In conformity with the general policy of canon law, the church was loth to insist upon formalities in wills, especially as technical defects would have the effect of producing intestacy. The nuncupative will was recognised, although not common among the upper classes of society. The written will might be in Latin, French or English. The higher clergy often had it drawn in notarial form, or at least attested by a notary, but this seems to have been in no way necessary. Signatures are, of course, very rare in the middle ages, and the usual mode of authentication was by the testator’s seal, sometimes accompanied by the seals of the executors or witnesses. Although there were no necessary formal clauses, most wills run on the same lines—the testator bequeaths his soul to God and the saints, his body to a particular church; there follow details of the funeral arrangements (often very elaborate); in many places custom requires the bequest of the best beast as a mortuary (the mediaeval ghost was frequently seen astride the mortuary2 which was a heavy charge upon small estates); there was often an express direction for the payment of debts, sometimes with provisions as to how this was to be done; long lists of chattels bestowed on friends and relatives, and sometimes attempts to prevent their alienation (Bankes, B., left his year books, acquired from Plessington, C.B., “to be kept for the use of his sons and of the longest living of them, and after their death, if they have no issue who can profit by the books, they are to be sold at the best price obtainable and the proceeds given to the poor”3 ); gifts of the residue of the estate only become frequent in the fifteenth century, when they are commonly made to the executors with vague directions for their charitable disposal.

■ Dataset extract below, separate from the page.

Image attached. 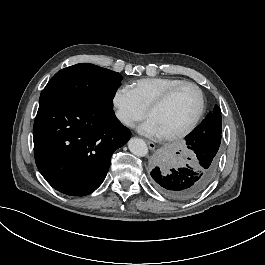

The Statute of Wills, 1540, merely required that a will of land should be “in writing”;1 the Statute of Frauds, 1677, required as an essential form that a devise of lands be in writing, signed, and witnessed “by three or four credible witnesses”,2 but the requirement of signing and witnessing of wills generally dates from 1837.3 The word “credible” caused much trouble. By taking as a model the common law rules about witnesses, it was at once apparent that a person interested in the subject-matter could not be a witness; from this it followed that if a witness to a will devising land was a beneficiary under it, then he was not a “credible” witness, since he could not give his evidence in a court, with the result that (unless there was a sufficient number of other witnesses who were qualified) the will was void under the Statute of Frauds.4 This disastrous conclusion was remedied in 1752 when it was enacted that a legatee could be a witness, but that the legacy to him should be void.5
The jurisdiction of the church over testamentary matters was more extensive in England than in other countries, and indeed exceeded the claims made by the church herself. Those claims were naturally to supervise the pious purposes which testators might indicate in their wills, but in the twelfth century the royal courts were still to be reckoned with—both the Anglo-Saxon cwide and the few Anglo-Norman wills looked to the king or a great lord for their enforcement. Thus Glanvill states in one place that there is a writ precipe quod facias stare ordering the sheriff to cause the reasonable division of the testator’s goods to be carried out; but if the will is disputed, then the plea must go to the court christian, for “a testamentary plea ought to be before the ecclesiastical judge”.6 Just half a century after Glanvill, a legatee was told by the king’s court to sue in court christian.7 Quietly and without a struggle, therefore, the common law had abandoned to the church an important part of its jurisdiction over testamentary matters.
This right to decide upon a disputed will if the question was brought before the ecclesiastical court, seems to have given rise to the further right to require the production and proof of the will as a matter of course as soon as the testator dies. This jurisdiction first appears in the early thirteenth century, and its origin is a very obscure problem of continental legal history.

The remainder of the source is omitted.